# Shed roof framing - rafter size recommendations?



## funfool (Oct 5, 2012)

Go with the 2x6, 2x4 make a really crappy shed roof. They are great for a engineered truss system.

What you really need to do is check the span of the 2x6 and the load calcs of what it will hold. Then figure out what 4 foot of snow weighs. 

I would not consider 2x4
2x6 would be the bear minimum I would use.
You may find with your load calcs that the weight of the snow is pushing the limits of the 2x6. You may want a 2x8.

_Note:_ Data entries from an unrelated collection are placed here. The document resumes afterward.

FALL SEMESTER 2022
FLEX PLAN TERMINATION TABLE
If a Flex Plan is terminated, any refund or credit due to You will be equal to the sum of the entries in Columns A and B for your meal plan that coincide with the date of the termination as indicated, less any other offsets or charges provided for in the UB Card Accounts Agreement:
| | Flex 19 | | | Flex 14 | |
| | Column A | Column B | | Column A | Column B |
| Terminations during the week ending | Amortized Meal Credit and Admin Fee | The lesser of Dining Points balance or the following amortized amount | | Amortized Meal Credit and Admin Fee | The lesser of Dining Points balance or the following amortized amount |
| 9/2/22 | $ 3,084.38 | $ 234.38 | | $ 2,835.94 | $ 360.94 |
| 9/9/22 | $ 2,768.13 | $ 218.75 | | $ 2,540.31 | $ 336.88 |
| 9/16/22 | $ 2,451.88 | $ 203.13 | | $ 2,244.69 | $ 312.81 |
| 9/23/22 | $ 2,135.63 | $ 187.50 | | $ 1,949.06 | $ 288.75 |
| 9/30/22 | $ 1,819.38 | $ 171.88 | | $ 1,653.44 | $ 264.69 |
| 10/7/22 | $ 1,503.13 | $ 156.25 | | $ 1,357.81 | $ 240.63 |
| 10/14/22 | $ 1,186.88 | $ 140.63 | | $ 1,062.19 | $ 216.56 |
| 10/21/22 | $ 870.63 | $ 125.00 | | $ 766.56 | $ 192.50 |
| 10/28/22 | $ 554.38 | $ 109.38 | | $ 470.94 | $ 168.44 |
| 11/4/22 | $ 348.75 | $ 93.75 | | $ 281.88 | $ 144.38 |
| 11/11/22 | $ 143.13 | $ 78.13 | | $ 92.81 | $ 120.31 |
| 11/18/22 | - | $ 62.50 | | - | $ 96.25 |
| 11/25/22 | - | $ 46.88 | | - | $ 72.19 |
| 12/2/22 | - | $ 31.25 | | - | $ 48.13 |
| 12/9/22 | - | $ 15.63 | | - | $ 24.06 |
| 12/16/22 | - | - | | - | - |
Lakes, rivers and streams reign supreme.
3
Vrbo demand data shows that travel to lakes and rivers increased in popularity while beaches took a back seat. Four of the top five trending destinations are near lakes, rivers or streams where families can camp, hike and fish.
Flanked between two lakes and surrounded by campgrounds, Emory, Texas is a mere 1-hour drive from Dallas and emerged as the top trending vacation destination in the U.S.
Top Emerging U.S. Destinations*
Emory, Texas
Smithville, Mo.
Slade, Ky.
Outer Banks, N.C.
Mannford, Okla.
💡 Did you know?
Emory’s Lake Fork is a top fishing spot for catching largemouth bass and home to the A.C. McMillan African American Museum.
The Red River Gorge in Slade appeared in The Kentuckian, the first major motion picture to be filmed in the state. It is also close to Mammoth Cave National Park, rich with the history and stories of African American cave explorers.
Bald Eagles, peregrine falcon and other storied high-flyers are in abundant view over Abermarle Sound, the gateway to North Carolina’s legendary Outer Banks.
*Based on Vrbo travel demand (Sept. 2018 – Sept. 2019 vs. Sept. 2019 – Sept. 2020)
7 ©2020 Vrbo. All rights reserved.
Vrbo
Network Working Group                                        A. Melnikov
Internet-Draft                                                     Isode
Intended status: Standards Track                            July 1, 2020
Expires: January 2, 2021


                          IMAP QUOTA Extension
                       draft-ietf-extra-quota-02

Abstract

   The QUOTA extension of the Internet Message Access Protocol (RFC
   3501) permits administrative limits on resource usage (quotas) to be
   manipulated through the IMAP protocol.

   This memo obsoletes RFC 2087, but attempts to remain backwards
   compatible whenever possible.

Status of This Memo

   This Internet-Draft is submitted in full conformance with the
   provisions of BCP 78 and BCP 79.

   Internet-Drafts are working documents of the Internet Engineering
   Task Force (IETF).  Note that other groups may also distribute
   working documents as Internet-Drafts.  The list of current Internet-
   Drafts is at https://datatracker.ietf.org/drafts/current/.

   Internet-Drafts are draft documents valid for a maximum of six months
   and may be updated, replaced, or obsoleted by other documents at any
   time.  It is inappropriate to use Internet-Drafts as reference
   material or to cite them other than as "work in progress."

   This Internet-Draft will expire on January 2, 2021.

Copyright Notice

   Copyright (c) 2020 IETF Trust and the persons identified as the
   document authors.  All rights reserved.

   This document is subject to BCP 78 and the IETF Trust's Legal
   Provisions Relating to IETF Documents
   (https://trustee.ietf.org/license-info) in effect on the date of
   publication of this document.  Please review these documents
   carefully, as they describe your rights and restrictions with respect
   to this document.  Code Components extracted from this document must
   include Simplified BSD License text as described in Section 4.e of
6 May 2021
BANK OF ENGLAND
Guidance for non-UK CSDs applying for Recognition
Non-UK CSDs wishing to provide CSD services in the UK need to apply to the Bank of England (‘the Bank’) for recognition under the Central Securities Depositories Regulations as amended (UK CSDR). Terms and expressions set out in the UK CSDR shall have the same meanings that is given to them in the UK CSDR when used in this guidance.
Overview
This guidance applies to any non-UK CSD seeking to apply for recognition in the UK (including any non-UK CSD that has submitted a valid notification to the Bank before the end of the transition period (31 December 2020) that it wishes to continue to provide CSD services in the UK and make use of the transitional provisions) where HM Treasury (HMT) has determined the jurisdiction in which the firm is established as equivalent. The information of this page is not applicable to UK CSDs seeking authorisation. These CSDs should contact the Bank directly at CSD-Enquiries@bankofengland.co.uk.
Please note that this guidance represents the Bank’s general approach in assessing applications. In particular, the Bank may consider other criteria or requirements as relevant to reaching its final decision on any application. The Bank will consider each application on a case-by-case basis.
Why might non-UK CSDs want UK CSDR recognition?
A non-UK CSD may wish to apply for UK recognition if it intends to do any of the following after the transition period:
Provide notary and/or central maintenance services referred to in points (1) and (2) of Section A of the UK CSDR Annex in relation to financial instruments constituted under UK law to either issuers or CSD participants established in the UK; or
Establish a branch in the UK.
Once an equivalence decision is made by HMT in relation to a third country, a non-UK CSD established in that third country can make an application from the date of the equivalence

I only have memories of snow living in Albuquerque :laughing: 
Seems to be a big difference in weight from a nice fluffy dry snow, to a wet heavy snow.
If you ever think you may want to putter around in the shed during the winter, will be able to add more insulation with the 2x8.
Here we use 2x12, not for strength, just to meet code for insulation in a living space.


----------



## joed (Mar 13, 2005)

2x4 in the form of a truss does compare in any way to a 2x4 used as a straight rafter. For a 12 foot span a 2x8 is called for.


----------



## jagans (Oct 21, 2012)

A truss is designed to break down applied loads and distribute them throughout the truss to the foundation. A single span rafter has to deal with the applied loads within its structure. You may want to re-think the 8 foot dimension if you can, that's pretty shallow.


----------



## GBrackins (Apr 26, 2012)

two questions, what is the ground snow load requirement for your area, and what is the slope of the 8' span shed roof?


----------



## tpagel (Jan 30, 2008)

Thanks everybody....The ground snow load where I live is 30 psf. I think the slope of the roof will be about 3:12. I chose the 8' depth of the shed for floor panel material efficiency. The 4' of snow on the roof of the house has happened twice in 5 years, but the shed is easily cleared with a roof rake, as opposed to the house, whose roof we had to shovel.


----------



## GBrackins (Apr 26, 2012)

for 30 psf snow load, 3/12 pitch roof over a 8' span the minimum rafter would be something like a #2 spruce 2x6 at 16" o.c. I'd strongly recommend 2x8 at 16" o.c. however. the difference in price isn't that much for your shed, and you'd have a stronger roof for those high snow events.

just my opinion


----------



## tpagel (Jan 30, 2008)

Sound advice. I'll go with 2x8's at 16" O.C. for the rafters. I appreciate everybody's help!


----------



## jagans (Oct 21, 2012)

tpagel said:


> Thanks everybody....The ground snow load where I live is 30 psf. I think the slope of the roof will be about 3:12. I chose the 8' depth of the shed for floor panel material efficiency. The 4' of snow on the roof of the house has happened twice in 5 years, but the shed is easily cleared with a roof rake, as opposed to the house, whose roof we had to shovel.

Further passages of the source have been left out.